1. Should we mention their ability to exercise subrogation rights and the 
effect it may have on our counterparties?  This is really not a risk as much 
as it is a relationship issue.

2. With respect to Section 6.1(a), based on last night's conversation, I 
doubt very much that they will remove the reference to counterparties.  They 
really feel that this is a risk taht we should bear given our relationship to 
the counterparties.  Bill is speaking with them about this issue this morning.


Carol St. Clair
EB 3892
713-853-3989 (Phone)
713-646-3393 (Fax)
carol.st.clair@enron.com



	Leslie Hansen
	06/28/2000 02:53 PM
		 
		 To: Carol St Clair/HOU/ECT@ECT
		 cc: 
		 Subject: Legal risk factors for Dash

Carol:

Gaurav asked me to summarize all relevant risks associated with the Reliable 
Power Product for the Dash.  Please let me know if you think I should add or 
revise anything:

1.  Section 8.3 indemnity obligation -- We are required to indemnify the 
insurer from any third party claims arising out of the insurer's performance 
under the policy except for a claim by a swap counterparty based upon our 
refusal to pay out on the swap because the insurer denied coverage.  We hope 
to have a one-year limitation on this obligation; however, this limitation 
would be subject to tolling in an insolvency situation.

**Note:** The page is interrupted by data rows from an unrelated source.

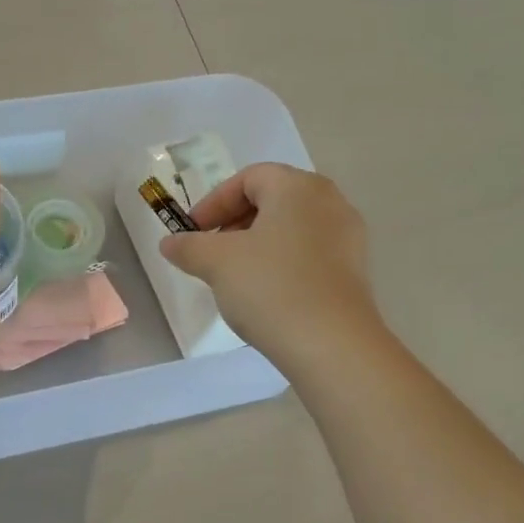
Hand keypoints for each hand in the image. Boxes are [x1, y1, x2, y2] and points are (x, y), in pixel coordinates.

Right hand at [158, 164, 379, 368]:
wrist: (332, 345)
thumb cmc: (271, 288)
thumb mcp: (217, 263)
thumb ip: (189, 246)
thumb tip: (169, 243)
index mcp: (298, 187)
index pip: (249, 178)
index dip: (213, 202)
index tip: (192, 232)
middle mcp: (330, 202)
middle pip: (273, 200)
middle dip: (235, 222)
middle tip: (210, 251)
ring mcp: (348, 237)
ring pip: (291, 228)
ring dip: (257, 244)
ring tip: (234, 275)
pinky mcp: (354, 271)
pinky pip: (309, 253)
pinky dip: (282, 263)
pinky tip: (266, 294)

2.  The insurer is permitted to revoke coverage for up to one year if there 
is a fraud or material misrepresentation or omission by ENA in obtaining 
coverage.  (The current version of the policy also provides for revocation if 
the insurer subsequently discovers fraud on the part of the swap 
counterparty.  However, we intend to eliminate this from the insurance policy 
if possible.)  ENA is not limited to the group of employees administering the 
auction but rather includes the entire organization.  Therefore, we could pay 
out on a swap to a counterparty after the insurer had approved coverage and 
face a situation where the insurer changed its mind and decided to deny 
coverage based on, e.g., a material omission by ENA in failing to provide 
relevant information relating to coverage at the time the claim was 
presented.  Absent counterparty fraud, we would not be able to go back to our 
counterparty and demand reimbursement on the swap.

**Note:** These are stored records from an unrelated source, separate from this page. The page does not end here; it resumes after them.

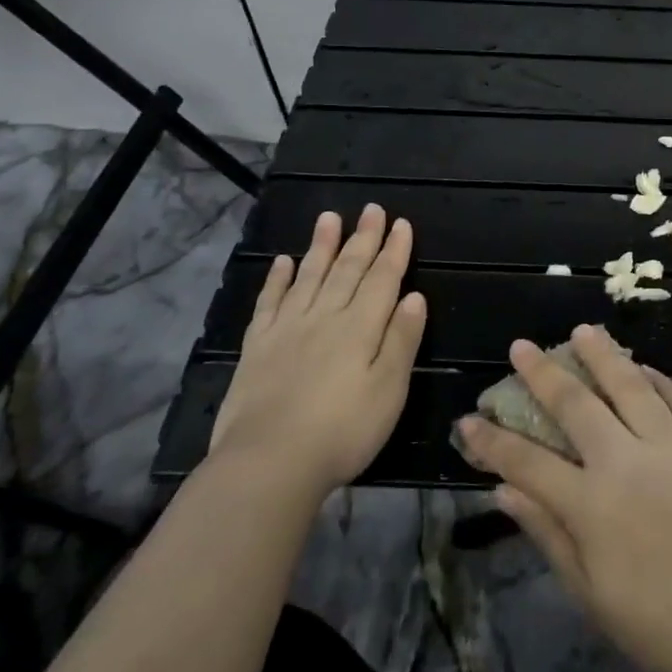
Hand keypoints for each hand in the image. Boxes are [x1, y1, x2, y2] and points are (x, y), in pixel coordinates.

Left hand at [208, 205, 425, 500]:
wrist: (268, 462)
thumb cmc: (342, 431)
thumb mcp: (389, 390)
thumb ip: (401, 341)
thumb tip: (414, 297)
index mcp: (360, 328)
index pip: (382, 280)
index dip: (393, 251)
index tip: (400, 224)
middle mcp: (325, 318)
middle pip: (347, 270)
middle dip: (362, 238)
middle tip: (371, 209)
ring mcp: (287, 330)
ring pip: (309, 277)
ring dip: (322, 246)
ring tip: (329, 217)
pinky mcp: (257, 347)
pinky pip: (269, 302)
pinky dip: (278, 279)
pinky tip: (283, 262)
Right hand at [455, 325, 671, 671]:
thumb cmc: (658, 623)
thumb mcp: (590, 592)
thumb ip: (548, 533)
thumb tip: (504, 492)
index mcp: (591, 504)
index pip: (527, 462)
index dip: (492, 441)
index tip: (468, 420)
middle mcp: (626, 462)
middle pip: (576, 405)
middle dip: (543, 373)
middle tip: (522, 346)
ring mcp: (671, 449)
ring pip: (631, 386)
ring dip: (604, 355)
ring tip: (584, 330)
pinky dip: (660, 381)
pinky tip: (645, 368)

3.  Credit risk -- The insurer fails to pay out upon the occurrence of an 
Insured Event while we are required to pay out to our swap counterparty in 
the underlying swap.

4.  Loss adjustment credit risk -- If the price we use to pay a counterparty 
under the swap is subsequently corrected by the floating price source, we may 
be require to make a payment to our counterparty under the swap before the 
insurer makes a payment to us for the loss adjustment.  However, if the price 
adjustment results in a refund being owed to us by our counterparty, we may 
have to pay the insurer the amount of the refund before we actually get a 
refund from our counterparty.

5.  Under Section 6.1(b), the insurer can deny coverage based upon any breach 
of our duties under the policy.  For instance, if we fail to comply with the 
notice requirements for presenting a claim, we forego our right to coverage.  
However, we will still be required to pay out on the underlying swap.